:: Testo estratto
La vice ministro dell'ambiente ed energia della Grecia, Alexandra Sdoukou ha presentato a Baku, in Azerbaigian le iniziative intraprese dalla Grecia per diventare un hub di trasporto di gas naturale verso i mercati settentrionali del paese. Nel suo intervento al 10° Consiglio Annuale del Corridoio Meridionale, Sdoukou ha menzionato i progetti in corso di attuazione, tra cui, in primo luogo, lLa FSRU di Alexandroupolis del consorzio Gastrade.
Si tratta dell'infrastruttura galleggiante per il trasporto di GNL e di rigassificazione del gas naturale. Sarà operativo ad aprile e sarà in grado di trasportare 5,5 miliardi di metri cubi di gas all'anno.
Il gas attraverso il Sistema Nazionale del Gas Naturale e il gasdotto di interconnessione IGB raggiungerà la Bulgaria e da lì verso gli altri paesi dei Balcani. In secondo luogo, è stato posto tra gli obiettivo quello di aumentare la capacità dell'IGB del consorzio ICGB.
::::
:: Dati estratti
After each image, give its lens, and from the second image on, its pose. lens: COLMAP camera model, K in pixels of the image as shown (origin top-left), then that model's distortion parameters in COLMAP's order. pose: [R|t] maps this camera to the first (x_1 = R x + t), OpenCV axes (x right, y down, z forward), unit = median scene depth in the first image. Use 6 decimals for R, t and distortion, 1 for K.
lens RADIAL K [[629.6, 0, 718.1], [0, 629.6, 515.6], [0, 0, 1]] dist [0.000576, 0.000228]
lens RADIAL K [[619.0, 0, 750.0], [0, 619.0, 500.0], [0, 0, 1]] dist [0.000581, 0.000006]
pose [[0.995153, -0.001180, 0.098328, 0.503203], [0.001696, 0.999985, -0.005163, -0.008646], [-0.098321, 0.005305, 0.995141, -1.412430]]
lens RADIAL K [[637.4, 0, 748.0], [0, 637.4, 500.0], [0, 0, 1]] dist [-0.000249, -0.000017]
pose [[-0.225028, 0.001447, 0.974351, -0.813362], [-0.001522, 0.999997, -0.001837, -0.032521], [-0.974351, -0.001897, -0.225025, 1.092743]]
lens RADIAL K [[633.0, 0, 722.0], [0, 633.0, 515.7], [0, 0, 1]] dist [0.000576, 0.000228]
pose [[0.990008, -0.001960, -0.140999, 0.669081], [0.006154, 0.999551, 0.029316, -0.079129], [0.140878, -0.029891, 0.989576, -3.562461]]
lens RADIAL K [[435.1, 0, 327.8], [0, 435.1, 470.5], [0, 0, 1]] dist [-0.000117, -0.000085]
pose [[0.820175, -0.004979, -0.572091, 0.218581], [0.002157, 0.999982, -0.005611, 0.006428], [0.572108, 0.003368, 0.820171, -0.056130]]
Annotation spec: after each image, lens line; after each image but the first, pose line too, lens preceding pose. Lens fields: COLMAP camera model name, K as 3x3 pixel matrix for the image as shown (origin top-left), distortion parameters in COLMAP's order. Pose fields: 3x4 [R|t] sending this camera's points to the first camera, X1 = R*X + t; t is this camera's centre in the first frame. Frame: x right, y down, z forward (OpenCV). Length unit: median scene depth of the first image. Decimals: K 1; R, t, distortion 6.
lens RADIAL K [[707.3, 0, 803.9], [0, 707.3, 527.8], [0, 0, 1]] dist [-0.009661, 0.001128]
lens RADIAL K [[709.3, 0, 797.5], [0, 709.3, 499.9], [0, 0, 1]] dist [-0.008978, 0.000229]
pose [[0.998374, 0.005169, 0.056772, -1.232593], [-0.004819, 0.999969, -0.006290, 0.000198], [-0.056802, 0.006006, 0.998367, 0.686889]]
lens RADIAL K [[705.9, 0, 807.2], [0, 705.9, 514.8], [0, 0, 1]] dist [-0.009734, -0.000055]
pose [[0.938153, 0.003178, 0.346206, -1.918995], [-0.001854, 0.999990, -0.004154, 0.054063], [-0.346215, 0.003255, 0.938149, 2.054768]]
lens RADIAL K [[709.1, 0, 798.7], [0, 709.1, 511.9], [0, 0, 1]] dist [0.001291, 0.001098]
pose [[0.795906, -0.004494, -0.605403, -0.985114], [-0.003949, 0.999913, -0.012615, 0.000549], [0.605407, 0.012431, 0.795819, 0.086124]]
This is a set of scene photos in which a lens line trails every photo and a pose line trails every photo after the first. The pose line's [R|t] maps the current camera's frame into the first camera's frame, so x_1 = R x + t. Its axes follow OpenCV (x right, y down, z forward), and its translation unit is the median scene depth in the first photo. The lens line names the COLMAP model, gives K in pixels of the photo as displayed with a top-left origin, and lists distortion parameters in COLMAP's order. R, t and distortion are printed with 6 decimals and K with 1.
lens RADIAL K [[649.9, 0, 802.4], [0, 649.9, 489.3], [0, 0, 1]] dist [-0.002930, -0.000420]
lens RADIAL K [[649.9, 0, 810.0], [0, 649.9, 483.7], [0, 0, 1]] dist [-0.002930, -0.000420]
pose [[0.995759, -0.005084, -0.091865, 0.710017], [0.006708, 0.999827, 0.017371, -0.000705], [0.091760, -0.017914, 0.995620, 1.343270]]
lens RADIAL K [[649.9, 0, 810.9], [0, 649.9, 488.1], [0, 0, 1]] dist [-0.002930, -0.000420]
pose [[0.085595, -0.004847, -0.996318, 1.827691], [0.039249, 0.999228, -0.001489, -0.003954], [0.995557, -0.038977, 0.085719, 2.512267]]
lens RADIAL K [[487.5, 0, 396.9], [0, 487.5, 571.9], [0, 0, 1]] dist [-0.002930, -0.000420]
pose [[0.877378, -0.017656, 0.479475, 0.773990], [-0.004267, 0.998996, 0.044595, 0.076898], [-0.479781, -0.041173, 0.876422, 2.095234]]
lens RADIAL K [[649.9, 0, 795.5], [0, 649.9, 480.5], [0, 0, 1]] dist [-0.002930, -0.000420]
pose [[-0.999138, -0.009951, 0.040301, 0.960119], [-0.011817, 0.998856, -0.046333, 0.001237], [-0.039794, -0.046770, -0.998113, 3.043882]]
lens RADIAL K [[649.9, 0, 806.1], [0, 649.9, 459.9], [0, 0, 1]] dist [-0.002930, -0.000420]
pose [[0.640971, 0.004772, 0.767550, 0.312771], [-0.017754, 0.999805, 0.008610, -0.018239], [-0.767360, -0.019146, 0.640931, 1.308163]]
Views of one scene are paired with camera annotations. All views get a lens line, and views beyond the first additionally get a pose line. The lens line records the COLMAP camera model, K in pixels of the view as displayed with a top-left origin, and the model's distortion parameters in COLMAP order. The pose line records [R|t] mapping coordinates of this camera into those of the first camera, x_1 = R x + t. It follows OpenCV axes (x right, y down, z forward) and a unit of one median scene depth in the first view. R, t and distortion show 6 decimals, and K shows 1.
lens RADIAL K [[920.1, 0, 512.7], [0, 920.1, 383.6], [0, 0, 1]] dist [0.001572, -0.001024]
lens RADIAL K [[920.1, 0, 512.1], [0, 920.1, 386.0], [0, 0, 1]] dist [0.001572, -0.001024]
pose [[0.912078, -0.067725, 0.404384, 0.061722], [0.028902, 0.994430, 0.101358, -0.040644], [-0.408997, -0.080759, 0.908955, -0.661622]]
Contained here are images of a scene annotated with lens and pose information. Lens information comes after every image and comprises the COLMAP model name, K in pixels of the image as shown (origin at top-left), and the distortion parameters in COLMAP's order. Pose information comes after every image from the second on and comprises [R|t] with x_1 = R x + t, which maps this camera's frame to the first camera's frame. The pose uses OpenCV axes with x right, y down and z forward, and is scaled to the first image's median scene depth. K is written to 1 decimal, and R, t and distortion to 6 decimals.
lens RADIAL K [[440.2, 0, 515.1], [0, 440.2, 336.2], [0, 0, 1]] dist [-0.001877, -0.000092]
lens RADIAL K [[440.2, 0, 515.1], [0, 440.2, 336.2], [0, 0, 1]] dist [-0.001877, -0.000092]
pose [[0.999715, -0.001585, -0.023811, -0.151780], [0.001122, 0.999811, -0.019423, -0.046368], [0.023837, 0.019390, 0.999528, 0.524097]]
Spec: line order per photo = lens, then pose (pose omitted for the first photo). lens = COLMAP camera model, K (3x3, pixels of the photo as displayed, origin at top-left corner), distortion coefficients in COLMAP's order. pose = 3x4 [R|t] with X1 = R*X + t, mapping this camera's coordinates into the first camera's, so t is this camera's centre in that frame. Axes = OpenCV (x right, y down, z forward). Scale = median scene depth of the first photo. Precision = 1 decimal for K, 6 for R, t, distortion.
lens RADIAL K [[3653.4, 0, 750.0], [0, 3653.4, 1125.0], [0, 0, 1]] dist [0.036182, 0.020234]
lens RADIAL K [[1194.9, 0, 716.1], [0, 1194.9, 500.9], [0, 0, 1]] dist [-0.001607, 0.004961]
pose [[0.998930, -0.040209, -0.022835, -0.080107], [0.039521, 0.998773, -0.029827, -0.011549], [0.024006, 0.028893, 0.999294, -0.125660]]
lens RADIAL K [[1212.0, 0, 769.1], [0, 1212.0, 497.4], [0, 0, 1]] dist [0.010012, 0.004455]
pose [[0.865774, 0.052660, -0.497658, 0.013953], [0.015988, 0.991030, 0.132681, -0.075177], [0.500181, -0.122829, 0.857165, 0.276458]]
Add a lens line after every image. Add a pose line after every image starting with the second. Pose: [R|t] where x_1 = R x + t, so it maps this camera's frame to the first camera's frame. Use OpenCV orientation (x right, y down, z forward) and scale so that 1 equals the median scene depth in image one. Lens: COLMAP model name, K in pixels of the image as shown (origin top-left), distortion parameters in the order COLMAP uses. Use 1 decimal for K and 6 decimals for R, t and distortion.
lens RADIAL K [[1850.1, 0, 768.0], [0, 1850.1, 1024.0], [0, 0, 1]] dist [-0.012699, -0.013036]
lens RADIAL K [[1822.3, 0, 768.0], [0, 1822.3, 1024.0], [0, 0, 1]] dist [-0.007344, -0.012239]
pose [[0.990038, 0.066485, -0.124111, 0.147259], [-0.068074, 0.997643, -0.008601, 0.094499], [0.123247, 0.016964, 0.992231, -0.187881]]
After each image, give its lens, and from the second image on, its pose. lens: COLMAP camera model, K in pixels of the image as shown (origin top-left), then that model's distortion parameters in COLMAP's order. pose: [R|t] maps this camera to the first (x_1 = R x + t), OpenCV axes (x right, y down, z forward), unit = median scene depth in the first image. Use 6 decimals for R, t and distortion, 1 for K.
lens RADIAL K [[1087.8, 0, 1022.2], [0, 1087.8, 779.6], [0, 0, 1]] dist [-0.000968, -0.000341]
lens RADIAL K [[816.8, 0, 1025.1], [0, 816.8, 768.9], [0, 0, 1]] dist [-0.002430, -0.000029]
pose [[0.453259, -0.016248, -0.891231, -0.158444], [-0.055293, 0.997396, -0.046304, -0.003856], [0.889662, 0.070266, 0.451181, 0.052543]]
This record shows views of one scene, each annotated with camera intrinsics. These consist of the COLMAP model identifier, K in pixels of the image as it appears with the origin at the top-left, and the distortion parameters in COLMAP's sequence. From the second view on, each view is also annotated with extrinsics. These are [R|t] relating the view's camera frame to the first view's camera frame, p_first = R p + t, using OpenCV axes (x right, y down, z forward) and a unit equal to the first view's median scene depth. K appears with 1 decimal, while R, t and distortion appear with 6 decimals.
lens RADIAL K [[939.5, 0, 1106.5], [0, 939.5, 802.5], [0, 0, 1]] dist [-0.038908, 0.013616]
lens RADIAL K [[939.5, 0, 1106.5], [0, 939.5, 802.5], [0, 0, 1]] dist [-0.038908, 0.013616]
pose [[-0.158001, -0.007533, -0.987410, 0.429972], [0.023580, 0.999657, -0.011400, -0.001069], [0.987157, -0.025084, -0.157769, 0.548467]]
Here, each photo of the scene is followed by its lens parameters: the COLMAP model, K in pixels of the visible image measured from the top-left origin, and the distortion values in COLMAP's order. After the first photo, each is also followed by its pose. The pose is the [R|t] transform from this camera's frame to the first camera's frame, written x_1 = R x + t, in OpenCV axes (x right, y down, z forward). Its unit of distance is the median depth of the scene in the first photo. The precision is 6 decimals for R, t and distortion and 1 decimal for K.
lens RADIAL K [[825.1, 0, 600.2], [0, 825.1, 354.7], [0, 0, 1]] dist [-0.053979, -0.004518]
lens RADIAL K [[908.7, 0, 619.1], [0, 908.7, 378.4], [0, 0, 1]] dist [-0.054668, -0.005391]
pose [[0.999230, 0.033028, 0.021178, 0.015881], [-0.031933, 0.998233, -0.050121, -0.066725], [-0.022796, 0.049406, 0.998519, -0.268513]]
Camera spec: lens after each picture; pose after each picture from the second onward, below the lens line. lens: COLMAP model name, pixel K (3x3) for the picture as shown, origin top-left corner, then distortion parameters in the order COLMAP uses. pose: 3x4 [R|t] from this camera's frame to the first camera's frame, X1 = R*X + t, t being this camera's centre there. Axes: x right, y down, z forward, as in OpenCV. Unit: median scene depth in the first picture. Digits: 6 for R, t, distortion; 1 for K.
::::
Consegna 1:
Rispondi in base al testo sul gas naturale in Grecia:
(a) In quale città Alexandra Sdoukou ha presentato le iniziative della Grecia?
(b) Quanti metri cubi di gas all'anno potrà trasportare la FSRU di Alexandroupolis?
(c) Quale paese raggiungerà il gas attraverso il gasdotto di interconnessione IGB?
Consegna 2:
Per favore, riprendi il testo sul gas naturale in Grecia e proseguilo a partire dall'ultima frase.
I dati non hanno alcun ruolo in questo lavoro.

Svolgimento 1:
(a) A Baku, in Azerbaigian.
(b) 5,5 miliardi di metri cubi all'anno.
(c) La Bulgaria.

Svolgimento 2:
Nell'aprile 2025, DESFA avrà completato la costruzione di due compressori di gas a Komotini per aumentare la capacità fino a 5 miliardi di metri cubi. la capacità dell'IGB. Si sta inoltre lavorando al potenziamento del Sistema Nazionale del Gas Naturale.
Con i progetti realizzati o pianificati da DESFA, la società si sta modernizzando e potenziando al fine di spostare quantità di gas verso la Bulgaria e altri mercati dal punto di uscita di Sidirokastro. Infine, nuovi sviluppi interesseranno il corridoio verticale, si tratta del gasdotto realizzato con le interconnessioni delle reti dei paesi Grecia - Bulgaria - Romania - Ungheria - Moldavia - Slovacchia.
La Grecia è inoltre pronta a realizzare sul suo territorio gli investimenti necessari per aumentare la capacità del gasdotto TAP di 10 miliardi di metri cubi. gas.